立室层:直接进行在线部署计算,业界常见做法为 query 侧在线计算特征,doc 侧则离线刷特征入正排索引,双塔体例应用生效。为了进一步提高立室的结果,我们引入了 Poly-like 的半交互立室手艺进行优化,同时也在积极探索在线单流立室模型。
应用层:精排阶段通过构建 query 与封面模态、视频感知模态、实质帧模态和多模交融模态的立室特征,提高视频搜寻结果和用户体验。
2.3 封面模态的表征和立室手艺
2.3.1 焦点问题
视频封面是视频资源最重要的摘要,体现在引入封面模态能够解决传统相关性手艺依赖标题文本存在的局限性。同时,封面对用户的吸引和点击行为有着至关重要的影响。
(图 15:视频标题文本相关但感知不相关的问题示例)
2.3.2 手艺实践
2.3.2.1 图像表征能力的升级:从 ResNet 到 ViT (引入 MAE 预训练)
QQ 浏览器早期的封面模态表征模型为 ResNet,采用有监督的训练体例。存在两个问题:
CNN 网络结构更加注重局部表征,同时图像局部表征之间缺少交互学习。
有监督学习依赖数据标注。
因此,我们后续引入了 ViT 模型结构和 MAE 预训练手艺来解决这些问题:
一方面,ViT 提出的图片 patch 化操作和引入 transformer 结构能够增加图像局部表征之间的交互学习,最终得到全局表征能力更好的图像表征。同时,随着训练数据和模型参数规模的提高,ViT 模型的结果上限更高。

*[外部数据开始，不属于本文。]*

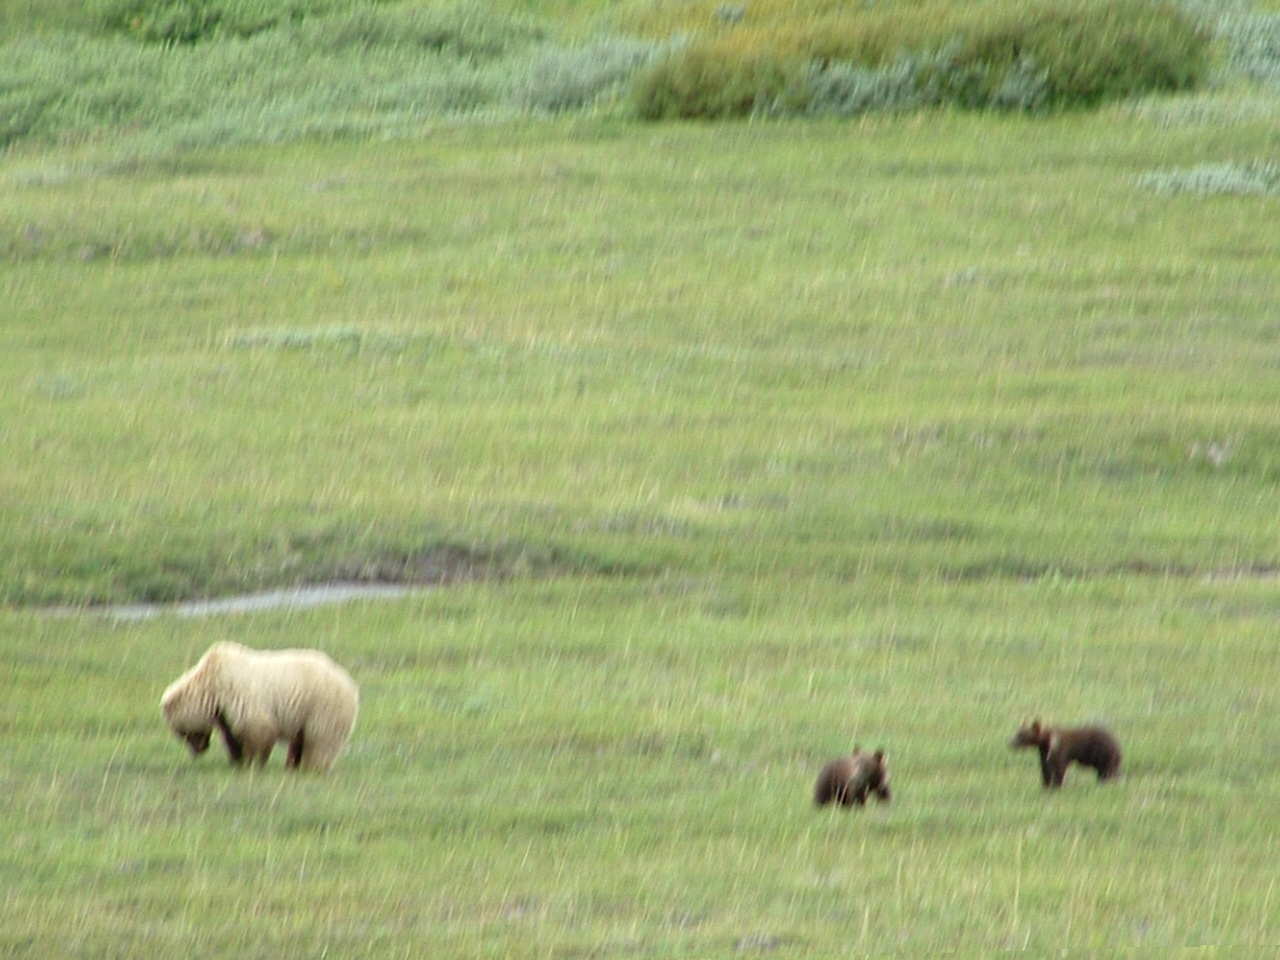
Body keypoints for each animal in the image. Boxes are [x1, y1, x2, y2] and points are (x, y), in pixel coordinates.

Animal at [162, 642, 360, 778]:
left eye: (182, 732)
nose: (199, 750)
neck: (211, 690)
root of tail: (350, 684)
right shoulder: (223, 711)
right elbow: (231, 735)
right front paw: (237, 761)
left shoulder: (239, 695)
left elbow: (257, 728)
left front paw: (253, 762)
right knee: (300, 739)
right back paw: (292, 765)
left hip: (322, 706)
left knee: (319, 740)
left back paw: (310, 767)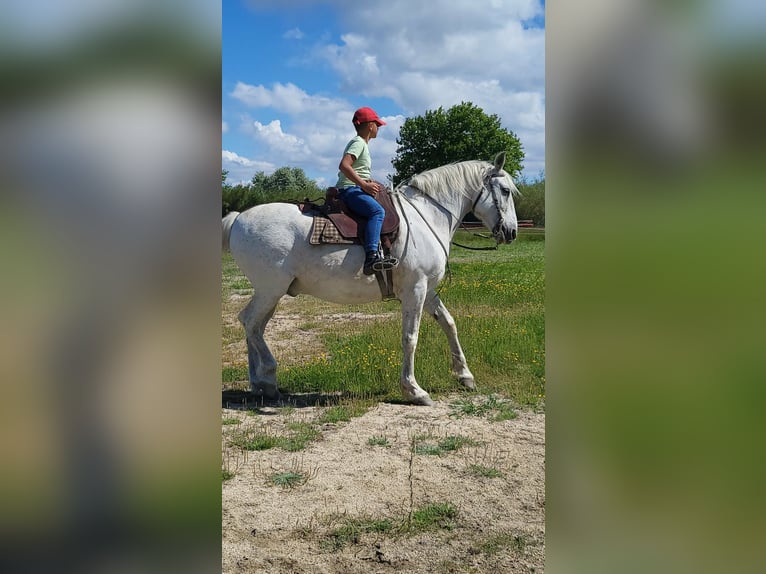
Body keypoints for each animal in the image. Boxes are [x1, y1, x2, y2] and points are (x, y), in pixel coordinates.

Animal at [222, 151, 519, 406]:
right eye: (505, 191)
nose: (511, 232)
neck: (427, 217)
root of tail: (238, 218)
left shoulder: (426, 289)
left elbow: (449, 323)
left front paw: (464, 375)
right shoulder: (415, 290)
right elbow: (410, 337)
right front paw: (414, 390)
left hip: (270, 293)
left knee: (254, 326)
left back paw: (259, 383)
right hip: (270, 290)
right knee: (250, 323)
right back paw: (268, 379)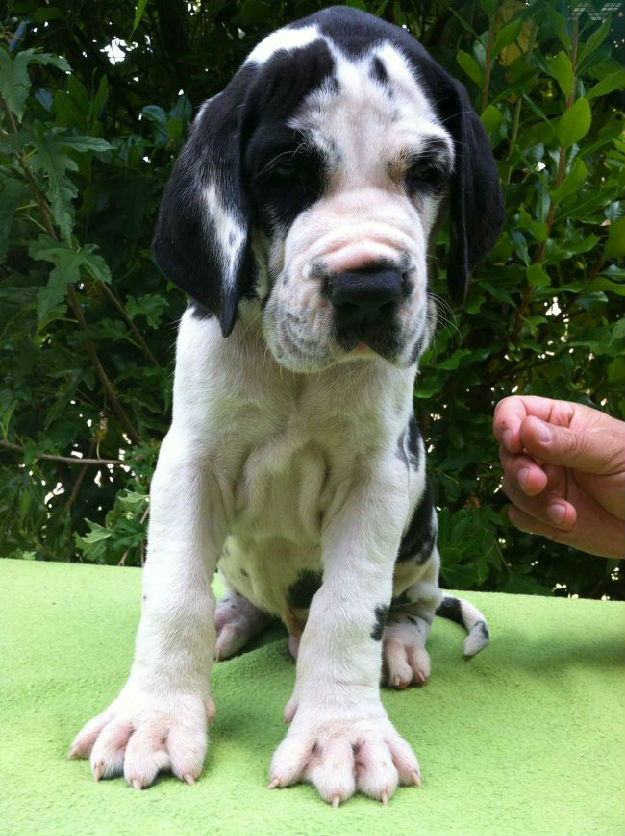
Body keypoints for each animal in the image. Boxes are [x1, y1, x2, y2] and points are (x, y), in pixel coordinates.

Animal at [70, 4, 504, 804]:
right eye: (284, 174)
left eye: (428, 173)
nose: (368, 288)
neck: (296, 376)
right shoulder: (189, 464)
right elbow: (171, 595)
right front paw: (154, 716)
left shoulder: (380, 479)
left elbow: (348, 607)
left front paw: (342, 732)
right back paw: (231, 621)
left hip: (423, 532)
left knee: (414, 603)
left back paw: (398, 647)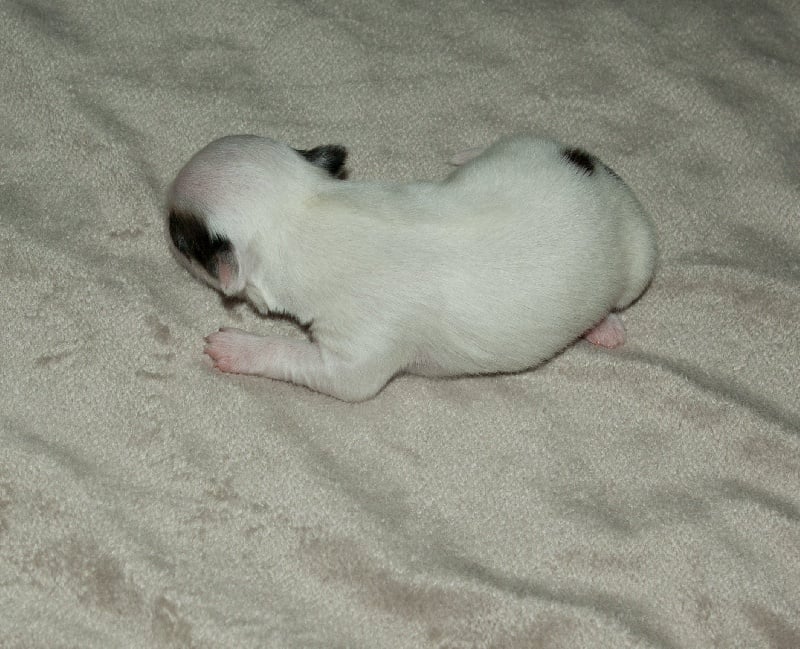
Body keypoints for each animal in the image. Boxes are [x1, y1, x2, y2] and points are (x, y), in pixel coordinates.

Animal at [166, 134, 657, 401]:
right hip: (524, 150)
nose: (163, 226)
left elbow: (304, 361)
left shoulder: (357, 353)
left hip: (641, 258)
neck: (309, 211)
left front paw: (235, 347)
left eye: (177, 236)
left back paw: (604, 325)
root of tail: (602, 172)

另一方面,我们引入 MAE 预训练手艺对 ViT 进行大规模的交易数据预训练。
最终在交易场景取得了明显的收益:单特征排序目标:PNR 目标提高 34%,小流量实验视频卡 CTR +0.76%。
我们发现,开源模型预训练的数据分布和交易数据存在较大的差异,通过预训练阶段引入大规模交易数据训练能够显著提高模型在交易数据上的适配结果。
以 MAE 为例,其开源模型的预训练数据主要来源于 ImageNet 数据集,数据主要分布在动物、植物、交通工具、建筑物等常识物品等,其表征能力更加偏向于通用领域的常识性视觉元素。但视频搜寻场景的封面数据以人脸、影视画面,带有 OCR 文字等居多,两者数据分布存在较大的差异。
(图 A:ImageNet 开源图片示例) (图 B:视频搜寻交易封面图片示例)
(图 16:ImageNet 开源图片和视频搜寻交易封面图片对比)
通过引入交易数据的预训练,在封面测试集上 PNR 目标有显著的提高(提高 39%)。同时,通过可视化掩码像素重建,能够验证确实提高了模型在交易数据上的表征能力。
(图 17:实验组 MAE 的结果对比)
2.3.2.2 图文立室能力的升级:引入中文领域的图文立室预训练模型
封面模态的表征是后续视频多模态表征的基础,同时作为视频精排阶段重要特征之一,在排序阶段,我们更加关注如何做好图文跨模态立室。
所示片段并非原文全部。